Passage given
Monthly Archives: July 2016

Spring – Summer 2016 Update

So much has been going on, time for website updates has been limited!

A LOT of work has been going on at the Works in preparation for the new Railway of the King’s Lynn and District SME at Lynnsport. A Warrior pallet lift has been modified to serve as a variable height traverser mounted platform; allowing locos to be offloaded onto platform at whichever height is the car or trailer. The platform can then move up and down the rails to one of the four raised loco prep areas, and drop to near ground level to run off onto the main circuit. This thing follows the usual ALW criteria, FFP = Fit For Purpose. This often means that said item is also HEAVY, this is no exception, however it will serve the Club well for many years.

hydrailerMy two sit-astride passenger trolleys were brought out of retirement, and a few weeks spent refurbishing them ready for the King’s Lynn club to borrow for their portable track outings this year. They have performed well at the Walpole Flower Festival, with two other ALW products – Drewry 3 and Harlech Castle providing the motive power for this weekend session. Harlech registered 6 miles, that’s a lot of shunting up and down a 60 metre track! IMG_9301_tonemapped

The trolleys and Drewry 3 also made it to the Fenland Food and Craft Fair at the Secret Garden Touring Park, a one-day event that was well worthwhile and we hope to be invited back again next year.

In the workshop, aside from the carriages and the lift, the M7 has been undergoing an overhaul… well, it is 9 years old now! A lot of the wiring has been simplified and replaced, the air compressor is now in the driving trolley for ease of access and the air brake cylinders have also been upgraded to apply a greater amount of brake force than before. The combined air brakes and the re-gen of the 4QD controller was sufficient to stop the loco from speed in short order, now it’ll be better with heavier loads that we seem to be getting out and about.

To do
a) Answer these questions about the Spring – Summer 2016 update:
(i) What was modified to serve as a variable height traverser mounted platform?
(ii) How many miles did Harlech register?
(iii) How old is the M7?
b) Print the Spring – Summer 2016 update from "Spring – Summer" to "for many years.".

Dataset items
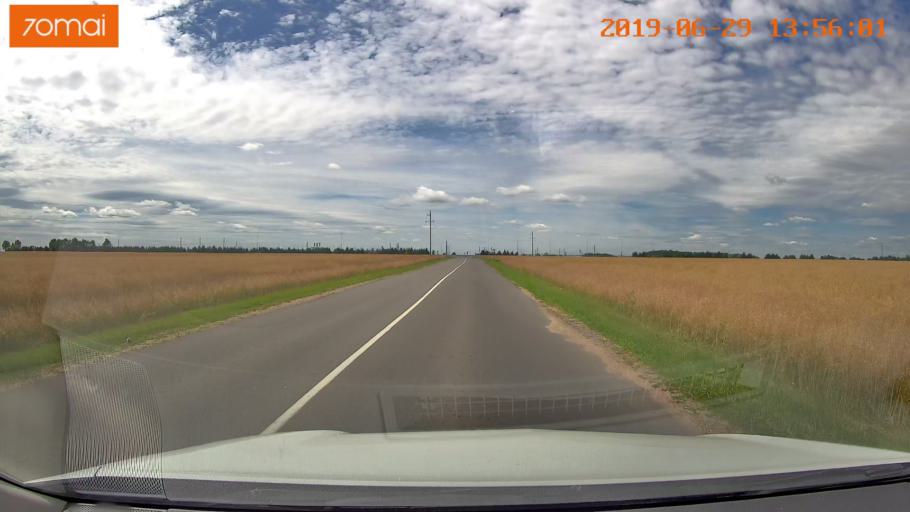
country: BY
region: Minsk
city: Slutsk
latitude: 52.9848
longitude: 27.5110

==

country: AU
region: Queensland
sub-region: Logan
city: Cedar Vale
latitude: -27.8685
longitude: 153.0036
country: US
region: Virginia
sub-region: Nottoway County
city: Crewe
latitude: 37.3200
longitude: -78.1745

Answers below
a)
(i) A Warrior pallet lift
(ii) 6 miles
(iii) 9 years old

b)
Spring – Summer 2016 Update

So much has been going on, time for website updates has been limited!

A LOT of work has been going on at the Works in preparation for the new Railway of the King’s Lynn and District SME at Lynnsport. A Warrior pallet lift has been modified to serve as a variable height traverser mounted platform; allowing locos to be offloaded onto platform at whichever height is the car or trailer. The platform can then move up and down the rails to one of the four raised loco prep areas, and drop to near ground level to run off onto the main circuit. This thing follows the usual ALW criteria, FFP = Fit For Purpose. This often means that said item is also HEAVY, this is no exception, however it will serve the Club well for many years.